Having risen to the top of his game, professional assassin Robert Rath (Sylvester Stallone) is growing tired of the killing game and is ready to retire. But before he does he needs to do a couple more jobs, one of which end up leads him to Electra (Julianne Moore) a surveillance expert who becomes his next mark. Electra is not the only person he comes across as Robert also becomes aware of Miguel Bain (Antonio Banderas) a new assassin who wants to be the best and it doesn't take long before Robert realises that for some reason he is being set up. Along with Electra they go on the run with Miguel hot on their trail planning to assassinate Robert in the same way Robert had assassinated his friend another assassin many years earlier.

It's sort of amusing; Sylvester Stallone has made a career for himself as an action hero, making similar movies which often get criticised for being dumb, cheesy and trading on his muscular physique.

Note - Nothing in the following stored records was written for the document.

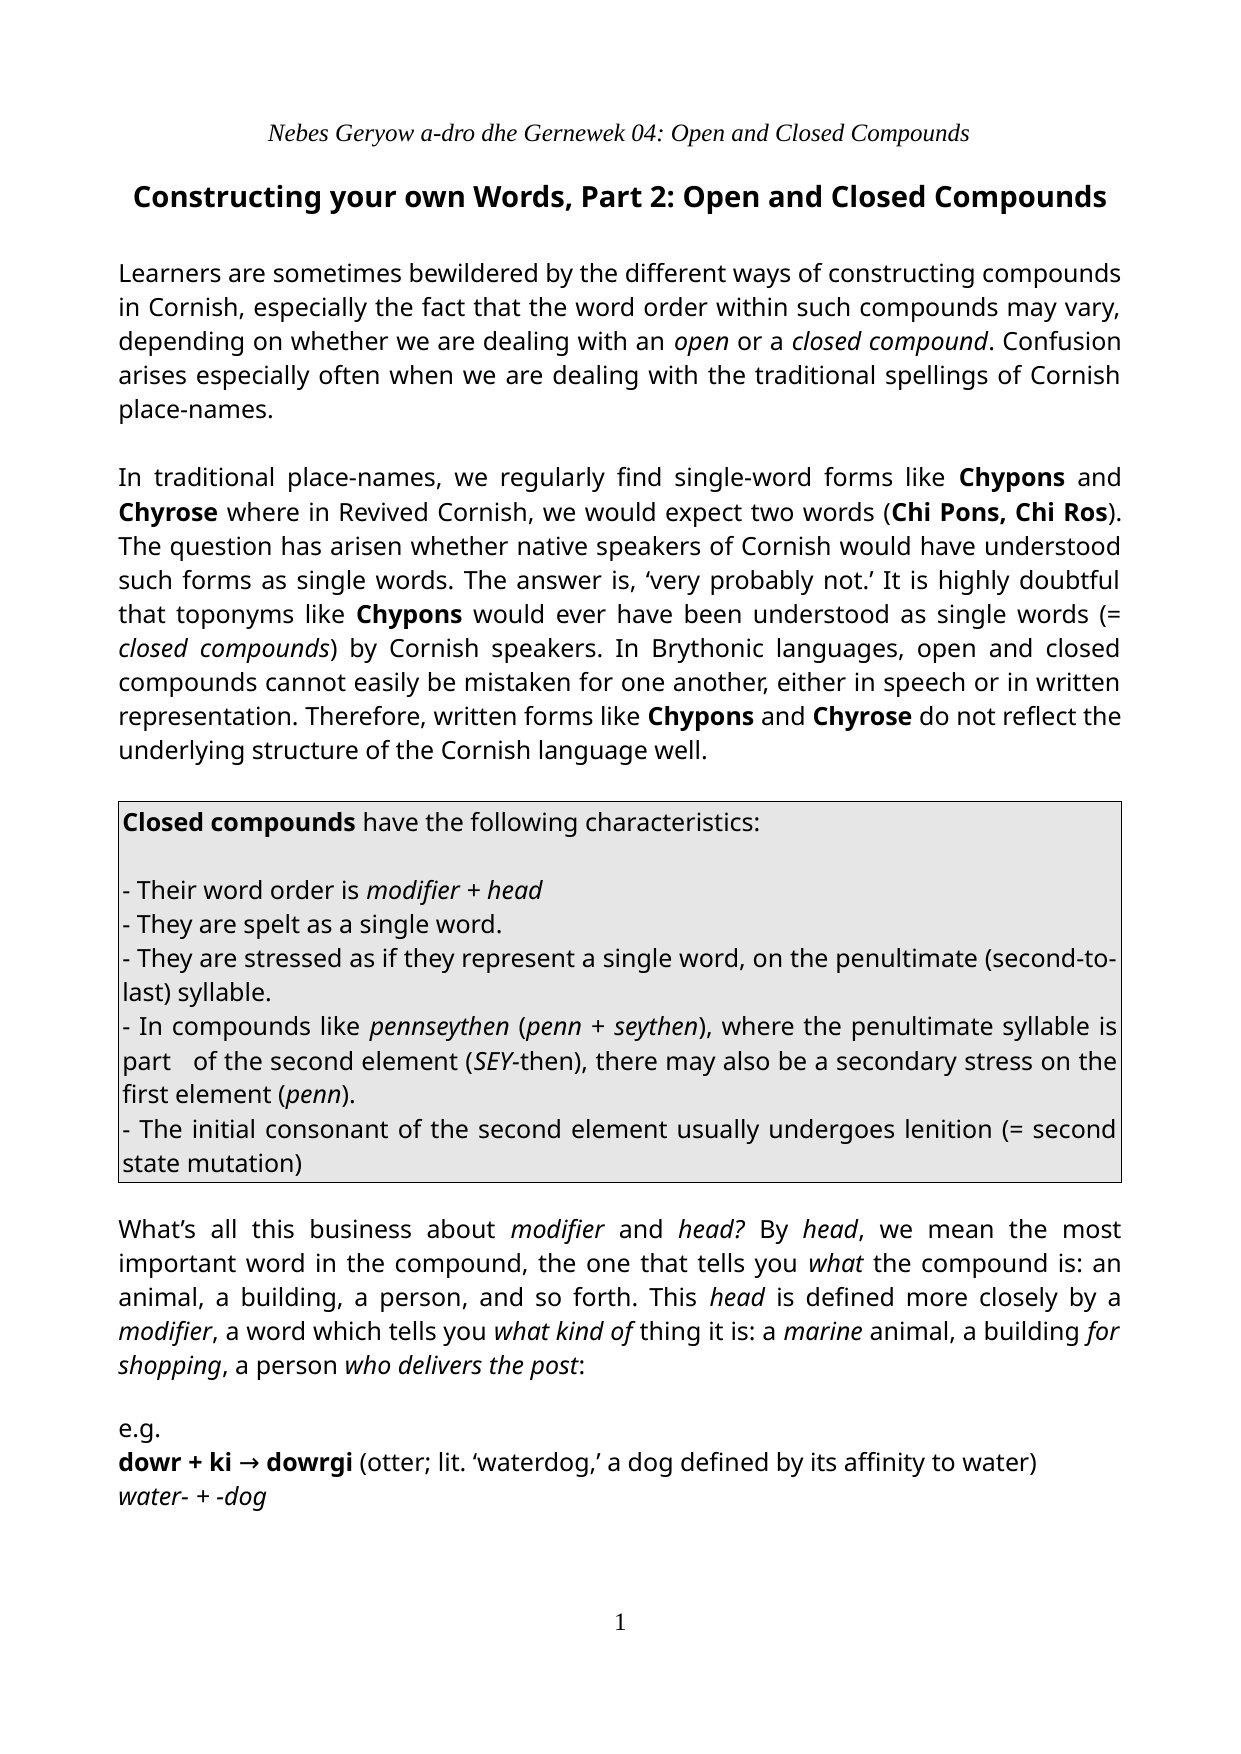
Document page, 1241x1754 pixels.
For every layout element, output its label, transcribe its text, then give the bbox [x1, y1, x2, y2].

text - They are stressed as if they represent a single word, on the penultimate (second-to- last) syllable. [119, 937, 1121, 1005]
text water- + -dog [118, 1479, 1122, 1513]
text dowr + ki → dowrgi (otter; lit. ‘waterdog,’ a dog defined by its affinity to water) [118, 1444, 1122, 1479]
text Learners are sometimes bewildered by the different ways of constructing compounds in Cornish, especially the fact that the word order within such compounds may vary, depending on whether we are dealing with an open or a closed compound. Confusion arises especially often when we are dealing with the traditional spellings of Cornish place-names. [118, 256, 1122, 426]
text In traditional place-names, we regularly find single-word forms like Chypons and Chyrose where in Revived Cornish, we would expect two words (Chi Pons, Chi Ros). The question has arisen whether native speakers of Cornish would have understood such forms as single words. The answer is, ‘very probably not.’ It is highly doubtful that toponyms like Chypons would ever have been understood as single words (= closed compounds) by Cornish speakers. In Brythonic languages, open and closed compounds cannot easily be mistaken for one another, either in speech or in written representation. Therefore, written forms like Chypons and Chyrose do not reflect the underlying structure of the Cornish language well. [118, 460, 1122, 767]
text - Their word order is modifier + head [119, 869, 1121, 903]
text Closed compounds have the following characteristics: [119, 802, 1121, 835]
text What’s all this business about modifier and head? By head, we mean the most important word in the compound, the one that tells you what the compound is: an animal, a building, a person, and so forth. This head is defined more closely by a modifier, a word which tells you what kind of thing it is: a marine animal, a building for shopping, a person who delivers the post: [118, 1212, 1122, 1382]
text e.g. [118, 1411, 1122, 1444]
text - The initial consonant of the second element usually undergoes lenition (= second state mutation) [119, 1107, 1121, 1182]
text Constructing your own Words, Part 2: Open and Closed Compounds [118, 176, 1122, 216]
text - In compounds like pennseythen (penn + seythen), where the penultimate syllable is part of the second element (SEY-then), there may also be a secondary stress on the first element (penn). [119, 1005, 1121, 1107]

Yet in "Assassins" we have a different sort of Stallone movie, more of a standard thriller which doesn't rely on Stallone delivering those trademarks and do you know what? It feels wrong, seriously wrong. Stallone comes across as quite dull and in a movie which not only struggles to create tension it also drags on making for a less than spectacular way to spend over 2 hours.

Antonio Banderas in Assassins (1995)

The storyline to "Assassins" is in fact not a bad idea. The best assassin coming towards the end of his career finds himself being set up and tracked down by a younger assassin who wants to be number one. Nice idea and the elements which are weaved in such as surveillance specialist Electra who becomes a mark adds a nice touch. Except that the excitement of this storyline, the edge of your seat tension is lacking making it seem completely dull. It almost plods along, ocassionally pepped up by a couple of nicely crafted action sequences, before it finally finishes after nearly 2 hours of getting to the big climax, the expected face off between number one assassin Robert and Miguel.

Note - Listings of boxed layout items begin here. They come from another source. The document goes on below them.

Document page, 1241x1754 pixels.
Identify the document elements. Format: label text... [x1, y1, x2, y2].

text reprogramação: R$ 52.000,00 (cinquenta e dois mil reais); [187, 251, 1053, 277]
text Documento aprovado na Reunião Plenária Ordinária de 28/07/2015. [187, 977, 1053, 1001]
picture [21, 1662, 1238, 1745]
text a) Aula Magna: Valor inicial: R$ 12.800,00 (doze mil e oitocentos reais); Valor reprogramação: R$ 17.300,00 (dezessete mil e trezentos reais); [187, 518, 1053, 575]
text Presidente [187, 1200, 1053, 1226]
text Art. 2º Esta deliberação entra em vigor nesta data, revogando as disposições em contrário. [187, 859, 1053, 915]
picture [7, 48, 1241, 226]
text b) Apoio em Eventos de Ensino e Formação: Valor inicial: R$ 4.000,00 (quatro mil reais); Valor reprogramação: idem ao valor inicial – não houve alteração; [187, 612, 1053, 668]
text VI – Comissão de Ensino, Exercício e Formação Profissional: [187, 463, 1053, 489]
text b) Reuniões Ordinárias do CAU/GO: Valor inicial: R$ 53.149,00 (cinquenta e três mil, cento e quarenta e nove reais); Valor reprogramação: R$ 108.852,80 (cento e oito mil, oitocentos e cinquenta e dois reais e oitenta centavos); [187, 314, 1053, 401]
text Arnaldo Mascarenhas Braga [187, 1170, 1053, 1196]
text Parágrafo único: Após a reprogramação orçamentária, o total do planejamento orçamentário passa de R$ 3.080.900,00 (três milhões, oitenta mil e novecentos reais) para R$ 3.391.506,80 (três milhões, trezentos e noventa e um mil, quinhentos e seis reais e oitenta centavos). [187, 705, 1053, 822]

What doesn't help is that at times writers Andy and Lana Wachowski, they of "The Matrix" fame, try to be too clever with set pieces which are followed by lack lustre twists. And when it comes to a twist which isn't lacklustre it is so contrived it's laughable. It is because of these set pieces and twists the tension is lost and it doesn't help that director Richard Donner doesn't seem sure how to handle these scenes. It makes "Assassins" an uneven, unmemorable movie which really struggles to grab your attention as it almost has a feeling of one false ending after another.

Where "Assassins" does come together is when director Richard Donner gets to deliver an action scene. Wonderfully choreographed, full of pace and style these scenes are the only things which make you sit up and pay attention. As you would expect with two assassins after one another there are some nice gun battles and stand offs, especially a memorable scene in a taxi cab which culminates with a brilliant chase scene. But even though these action scenes work they are not enough to make "Assassins" in honesty any better.

What this all boils down to is that "Assassins" is a very mixed up movie. It's trying to be an action thriller, but the thriller part of it never works and some of the action fails to come together. The performances don't really help and with Stallone trying to shed his trademarks makes it feel strangely wrong. But at over 2 hours it feels over long and seems to drag till you get the expected big climax, which in itself is drawn out.